Cet horizon mélancolique de Grégory Huck 

 

Grégory Huck est un poète d’origine alsacienne qui « signe » deux recueils : le premier, Meilleurs Souvenirs du Monde, en 2007 ; le second, Les Nouvelles Destinations, en 2013. Se voit décerner, en aôut 2012, le 3e prix de poésie Patrick Peter. Est président fondateur de l’association de poètes « Nouvelles voix de l’Est ».

Puisque l’un évoque l’autre, Grégory est poète et peintre.

Je lui envoie mes recueils ; reçois les siens en retour, comme un geste fleuri, comme une salutation de la fratrie des Poètes.

Je m’invite dans son univers. Parcours ses villes, ses muses, des chantiers inachevés. J’ai l’inquiétude de la réception esthétique, cette chose qui fait bouger l’âme du lecteur, ce je-ne-sais-quoi qui nous   fait sortir de la pluie dans laquelle l’on se trouve lorsqu’on entre dans l’atelier du poète. Je lui réponds, en le lisant, je tisse une toile, debout :

Je te réponds, mon frère, envahie, ébahie par ton encre jeté sur mon corps. 
 
Ton encre, ce sang de larmes, de vin, mêlé à la chair de tes d’arrière-mondes ouverts. Je le vois d’ici. D’Ici, dans mon Corps, je parcours, donc, ton encre, ces « petits miracles/ collectés dans nos riches ruches », donné, mélancolique, à ton intime « lecteur » aimant amant de ton Livre. Ton sang, le nôtre, la même argile, disais-tu, cette habitation lacunaire, pleine de cicatrices aimées. Ton corps, ton écriture ancrée dans ma peau, dans mon esprit tâtonnant de voyelles et de consonnes d’au-delà, de Là-Bas. Où je marchais hésitante,où je cherchais mon argile que tu as vue, que tu vois, connaisseur que tu es des Argiles & des Mondes, ouvrier passionné, alchimiste de cette Chose Poétique. Tu dé-couvres ainsi d’autres sangs, d’autres mailles de poésie en béton vif. Mais mes villes, Frère, je les décompose en mille humbles et rapides tableaux. D’inoffensifs tableaux en deux ou trois couleurs de terre. Seulement. Tes villes à toi, mon frère, sont des Mélancolies d’Ailleurs, des tentacules spectaculaires, des espaces-stades en riche état fertile, infini ; remplis par le dépassement des limites de l’essence même d’un lieu.

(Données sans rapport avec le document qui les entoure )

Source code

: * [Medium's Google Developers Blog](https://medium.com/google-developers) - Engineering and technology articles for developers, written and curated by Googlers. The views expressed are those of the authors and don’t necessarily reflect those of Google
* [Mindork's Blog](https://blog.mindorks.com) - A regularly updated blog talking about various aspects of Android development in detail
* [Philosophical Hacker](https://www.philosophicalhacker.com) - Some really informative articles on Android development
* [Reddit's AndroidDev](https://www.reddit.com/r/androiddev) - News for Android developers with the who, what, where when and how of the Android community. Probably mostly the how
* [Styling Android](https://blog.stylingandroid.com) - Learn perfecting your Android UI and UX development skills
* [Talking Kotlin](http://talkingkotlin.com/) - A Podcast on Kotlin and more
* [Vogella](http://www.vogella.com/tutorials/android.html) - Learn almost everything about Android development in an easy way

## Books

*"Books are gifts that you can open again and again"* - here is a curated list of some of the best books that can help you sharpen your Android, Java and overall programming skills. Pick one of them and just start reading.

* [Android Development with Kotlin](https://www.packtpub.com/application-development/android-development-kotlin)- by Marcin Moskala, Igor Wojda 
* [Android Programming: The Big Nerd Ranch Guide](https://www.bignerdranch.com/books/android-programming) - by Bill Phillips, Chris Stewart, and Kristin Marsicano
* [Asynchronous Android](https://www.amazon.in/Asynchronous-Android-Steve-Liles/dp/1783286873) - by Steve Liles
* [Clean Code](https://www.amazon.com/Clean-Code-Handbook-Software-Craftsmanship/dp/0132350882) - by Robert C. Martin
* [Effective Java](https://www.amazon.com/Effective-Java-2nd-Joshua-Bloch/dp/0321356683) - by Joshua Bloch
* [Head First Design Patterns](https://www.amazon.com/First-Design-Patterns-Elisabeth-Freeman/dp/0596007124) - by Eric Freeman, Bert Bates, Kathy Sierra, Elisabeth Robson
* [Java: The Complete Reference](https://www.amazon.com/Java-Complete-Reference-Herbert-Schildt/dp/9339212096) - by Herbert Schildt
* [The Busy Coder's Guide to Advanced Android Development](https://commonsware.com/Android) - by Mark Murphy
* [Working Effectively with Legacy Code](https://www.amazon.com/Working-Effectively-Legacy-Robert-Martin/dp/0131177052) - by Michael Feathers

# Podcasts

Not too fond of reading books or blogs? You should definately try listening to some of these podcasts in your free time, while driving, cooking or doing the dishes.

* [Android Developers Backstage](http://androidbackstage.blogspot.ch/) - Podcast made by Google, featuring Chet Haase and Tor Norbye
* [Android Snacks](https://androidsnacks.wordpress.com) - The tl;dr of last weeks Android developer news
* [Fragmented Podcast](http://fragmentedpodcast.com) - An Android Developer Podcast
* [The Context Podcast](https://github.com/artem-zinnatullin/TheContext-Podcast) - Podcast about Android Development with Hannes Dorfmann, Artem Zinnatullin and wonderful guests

D’un Homme. 
 
« Mélancolie est une ville », tu dis, dans tes Meilleurs Souvenirs du Monde. Oui, une architecture fragile, ta Mémoire créatrice de tons dangereux... Oui, mélancoliques sont les villes, Frère, ces mondes souffrants des Poètes ; ces « Nouvelles Destinations » sales d’argile, évocatrices du paysage, du Verbe ouvert.
Je défile tes toiles mélancoliques, tes femmes, tes saisons, tes muses ! - le commencement de tes Mondes – et y vois tes terres enivrées de vin fin, affamées de la peau des vers en velours : « (...) quand l’ami Jean-Pierre entonne Ich bin mur e bluem.../ on ressent l’automne tout envahir de son velours./ (...) ». Oui, on danse, on s’allonge, on plonge, inquiets, dans ton velours. La poésie de tes villes est une promenade sonore, inquiétante, chercheuse de l’abondance d’« un papillon géomètre ». 
 
Derrière tes arrière-pages, entre l’ombre et la sur-ombre de tes lourdes maisons, en fer façonnant de Moi, je vois un Apollinaire téméraire, un Baudelaire cru, explosé de modernité. Sous la pluie de tes vers, ici, juste ici, dans des « nouvelles destinations », je reconnais le sang du Poème. Que je cherche, dont je bois, moi aussi, aveugle constructrice des lignes.
 
Tu parles à ton Semblable, ivre de maux lui aussi, trébuchant, comme toi, dans l’ombre des pages. Mère, tu lui donnes la vie. Amant, tu le retournes. Tu aimes ton prochain, profondément attaché à ses « ailes de pierre », tu l’aimes, ton Lecteur. Tu façonnes sa chair poétique dans le Livre que tu crées. Dans la métamorphose de l’étant de la Parole, tu lui parles, « Si tu n’as de mes mots retenu/Que la noire foulure qui entoure leurs substances... »/(...) », tu négocies, tu le questionnes, tu le regardes, tel un père à l’Homme qu’il voit grandir. Cet « amour impossible et qui pourtant [vous] unit », Poète et Lecteur est l’amour propre de tes Mondes, Frère.
 
Je marche, désormais, dans tes « Confessions d’un Ange Fourbe », dans un point de départ « Dans la nuit du 30 avril au 1er mai 2007. », où le « Retour inlassable à l’instant mystérieux/ De la création du monde. (...)/ Correspondance fulgurante dans la double vision, (...) » m’enchante, me secoue. Me rappelle que l’Homme est un grand poète ; que « L’humanité est une extraordinaire rumeur. »
 

 

Enivrez-vous, Vous, car ici vit un poëten. Un homme poétique. En état poétique.